Slide 2018 DIVINE BECOMES
A B CORP
Divine is audited and certified as a B Corporation - joining the growing movement of thousands of companies worldwide who are signed up to use business as a force for good.



Slide 2018 A SWEDISH MOVE Divine Chocolate acquires Swedish Fairtrade company House of Fairtrade. House of Fairtrade sells a range of fair trade handicrafts supporting artisan producers across the world and has distributed Divine chocolate in Sweden for the last 15 years. The move enables both companies to continue supporting Fairtrade producers and World Fair Trade Organization (WFTO) artisan members around the world.




Slide 2019 CHOCOLATE ISLAND Divine Chocolate UK launches a new range of delicious high cocoa Organic and Fairtrade certified dark chocolate bars with specially sourced cocoa from São Tomé, a small island off the west coast of Africa. Divine is excited to be working with CECAQ-11 co-operative, made up of 1135 members across 20 village associations. Once the world's biggest exporter of cocoa, São Tomé is fondly known as the ‘Chocolate Island’.

Slide 2020 CELEBRATING 20 YEARS Divine Chocolate officially celebrates 20 years of championing cocoa farmers!
We exist to help end exploitation in the cocoa industry. We champion the needs of farmers, enabling them to thrive and prosper and together build a sustainable and fair world,

Doing Business Differently

Divine Chocolate is a global, farmer-owned chocolate company.
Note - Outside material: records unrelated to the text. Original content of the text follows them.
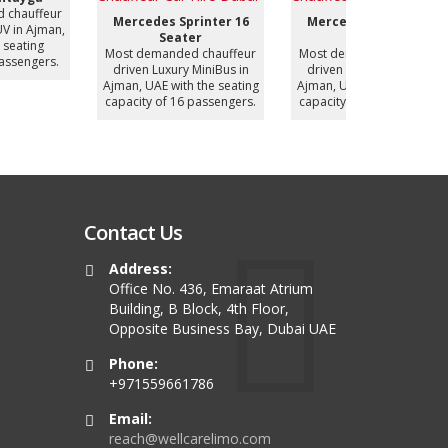
Most deman
Mercedes Sprinter 12
BYD Han (Electric
driven Luxur
Seater
Vehicle)
UAE with
ost demanded chauffeur
Most demanded chauffeur
capacity of
driven Luxury MiniBus in
driven Luxury Sedan in
jman, UAE with the seating
Ajman, UAE with the seating
apacity of 12 passengers.
capacity of 4 passengers.
Contact Us
Address:
Office No. 436, Emaraat Atrium
Building, B Block, 4th Floor,
Opposite Business Bay, Dubai UAE
Phone:
+971559661786
Email:
reach@wellcarelimo.com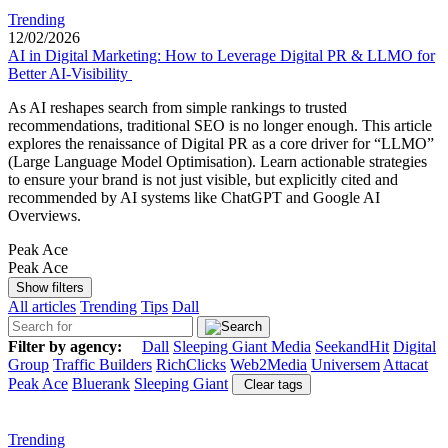
Trending
12/02/2026
AI in Digital Marketing: How to Leverage Digital PR & LLMO for
Better AI-Visibility
As AI reshapes search from simple rankings to trusted
recommendations, traditional SEO is no longer enough. This article
explores the renaissance of Digital PR as a core driver for “LLMO”
(Large Language Model Optimisation). Learn actionable strategies
to ensure your brand is not just visible, but explicitly cited and
recommended by AI systems like ChatGPT and Google AI
Overviews.
Peak Ace
Peak Ace
Show filters
All articles
Trending
Tips
Dall
Filter by agency:
Dall
Sleeping Giant Media
SeekandHit
Digital
Group
Traffic Builders
RichClicks
Web2Media
Universem
Attacat
Peak Ace
Bluerank
Sleeping Giant
Clear tags
Trending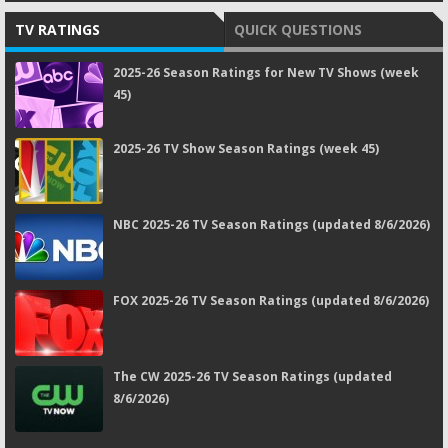
TV RATINGS
QUICK QUESTIONS
2025-26 Season Ratings for New TV Shows (week
45)
2025-26 TV Show Season Ratings (week 45)
NBC 2025-26 TV Season Ratings (updated 8/6/2026)
FOX 2025-26 TV Season Ratings (updated 8/6/2026)
The CW 2025-26 TV Season Ratings (updated
8/6/2026)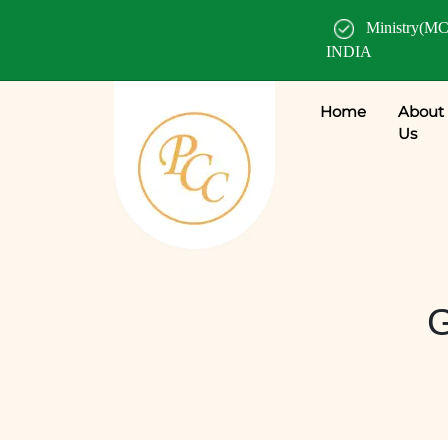
Ministry(MC
INDIA
Home
About
Us
G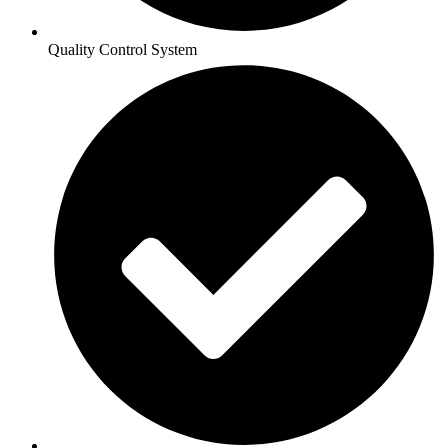
Quality Control System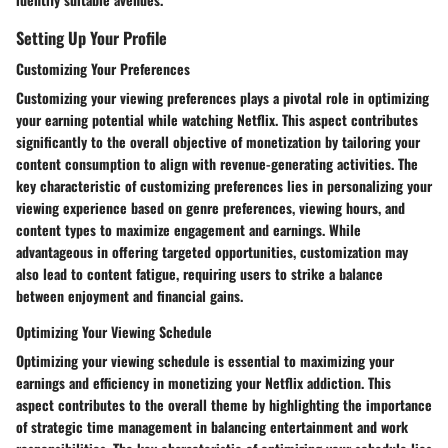
Setting Up Your Profile
Customizing Your Preferences
Customizing your viewing preferences plays a pivotal role in optimizing
your earning potential while watching Netflix. This aspect contributes
significantly to the overall objective of monetization by tailoring your
content consumption to align with revenue-generating activities. The
key characteristic of customizing preferences lies in personalizing your
viewing experience based on genre preferences, viewing hours, and
content types to maximize engagement and earnings. While
advantageous in offering targeted opportunities, customization may
also lead to content fatigue, requiring users to strike a balance
between enjoyment and financial gains.
Optimizing Your Viewing Schedule
Optimizing your viewing schedule is essential to maximizing your
earnings and efficiency in monetizing your Netflix addiction. This
aspect contributes to the overall theme by highlighting the importance
of strategic time management in balancing entertainment and work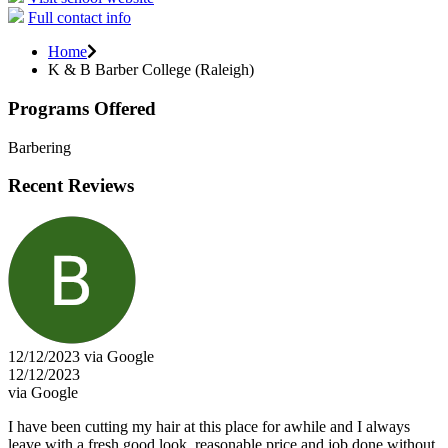
Full contact info
Home
K & B Barber College (Raleigh)
Programs Offered
Barbering
Recent Reviews
12/12/2023 via Google
12/12/2023
via Google
I have been cutting my hair at this place for awhile and I always
leave with a fresh good look, reasonable price and job done without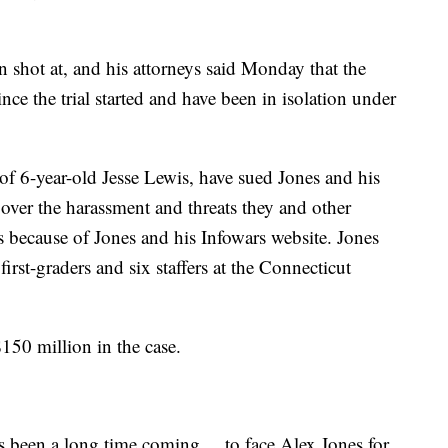
 shot at, and his attorneys said Monday that the
nce the trial started and have been in isolation under
 of 6-year-old Jesse Lewis, have sued Jones and his
er the harassment and threats they and other
s because of Jones and his Infowars website. Jones
first-graders and six staffers at the Connecticut
$150 million in the case.
s been a long time coming ... to face Alex Jones for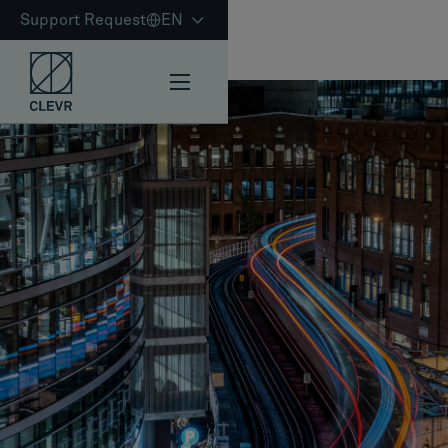
Support Request
EN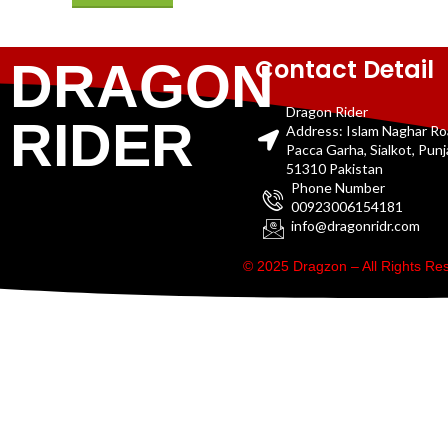
Contact Detail
DRAGON
Dragon Rider
RIDER
Address: Islam Naghar R
Pacca Garha, Sialkot, Pun
51310 Pakistan
Phone Number
00923006154181
info@dragonridr.com
© 2025 Dragzon – All Rights R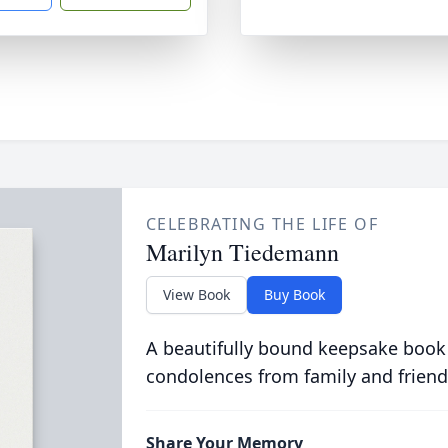
CELEBRATING THE LIFE OF
Marilyn Tiedemann
View Book
Buy Book
A beautifully bound keepsake book
condolences from family and friend
Share Your Memory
We use the amazing power of chocolate to delight and engage.

In the early 1990s, structural changes in the cocoa market in Ghana prompted Nana Frimpong Abebrese to begin creating a farmer-owned company to help farmers sell their own cocoa. Nana was a visionary farmer representative and independent representative of COCOBOD (a Ghanaian government-controlled institution that fixes the buying price for cocoa in Ghana). With the support of Twin Trading, a fairtrade company aiming to support cocoa farmers, Nana and a group of other farmers found ways to ensure the net gains of the company would belong to farmers, farmers could be paid in cash, and fair trade premiums could be invested in social programs.